By European, I meant the classic places, cold in winter, with long growing seasons.
Man, that excludes an awful lot of places I'd hate to exclude from "classic." I mean, what should we dismiss? Bandol? Collioure? Jerez? Taurasi? The Douro? Help me out, here.
It seems to me that you want to define the highest quality wines as coming from sites that fit your above criteria, and I suspect you'd find a lot of agreement from like-minded folk (probably even me), but I think you have to recognize that it's your own preferences speaking, not an immutable natural rule.
I don't know enough about California, but in Chile and Argentina, the lightning fast maturations tend to generate less choices.
Sure, of course they allow a narrow range of choices.
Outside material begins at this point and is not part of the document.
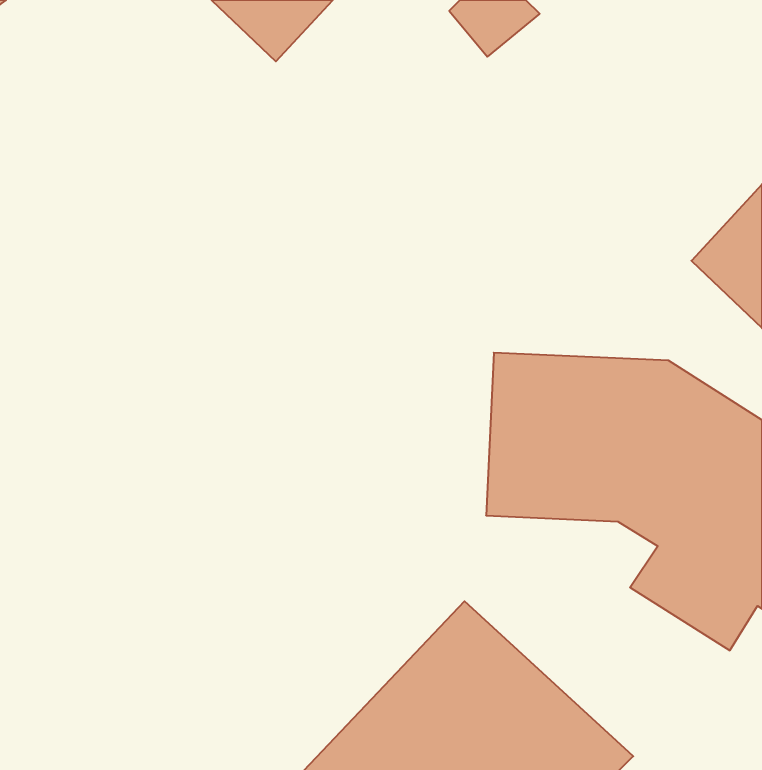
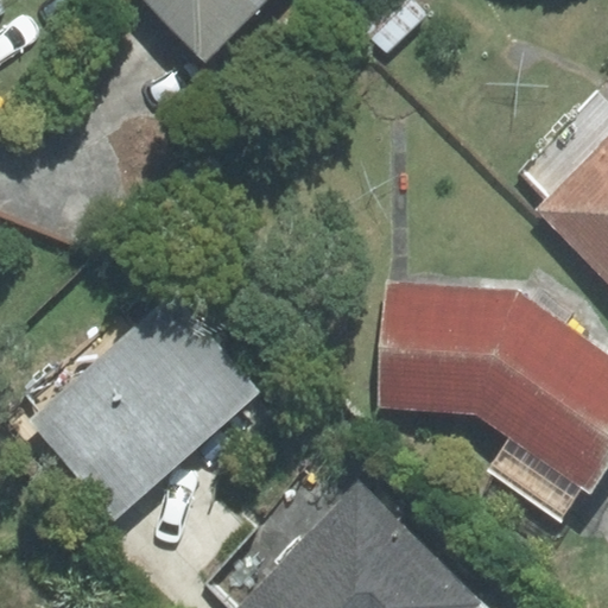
building: none -> [28,291,262,519]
It's worth pointing out, though, that so do the long, slow, cool sites...except that there, it's a
different narrow range; Raveneau can't pick a month before their neighbors and made their best wine.
I, in turn, probably don't know enough about South American viticulture to comment on the specifics down there. But I do know that in California, Australia, and some of Europe's hotter areas, "I'm forced to make wine this way" is pretty often shown to be very much not the case. Steve Edmunds has made somewhat of a career out of it, for example, and he's hardly alone, though he and his like-minded compatriots may be the minority.
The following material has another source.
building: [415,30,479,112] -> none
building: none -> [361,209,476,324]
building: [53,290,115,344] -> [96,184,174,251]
I agree with you that there are a lot of grapes that are badly-sited and thus fall victim, vintage after vintage, to this problem of wildly variant ripening curves. In fact, that's true at both ends of the climate scale. And maybe the sites you're referring to in Argentina and Chile really
can't make wine any other way...you'd know better than I would whether or not there are expressions that demonstrate potential alternatives. But as a worldwide generalization, even an Old World/New World generalization, I just don't think it holds up very well.
When New World winegrowers make this kind of "mistake," they have to choose between mature tannins with too much sugar or correct acid/sugar balance with immature tannins.
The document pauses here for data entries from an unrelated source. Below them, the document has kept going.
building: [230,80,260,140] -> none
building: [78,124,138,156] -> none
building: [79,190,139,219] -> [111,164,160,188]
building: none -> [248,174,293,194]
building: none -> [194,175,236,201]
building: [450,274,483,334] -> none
Yes, but now we're starting with a case in which we already acknowledge that an agricultural mistake has been made, like trying to grow olive trees in Qubec. That doesn't really work for me as more than a thought exercise, because no one who consumes or talks about olive oil is actually engaged in a world in which Qubcois oil rises to a level of consideration. Maybe it will, someday. But we've got evidence that quality wine can be made on the Central Coast of California, and yet a fury of heat and debate about what it can/should/must taste like. The choices made by the producers there exist, and are not identical, and are thus a real world case demonstrating this tension between ripenesses that we can discuss. That, to me, is more interesting and tangible.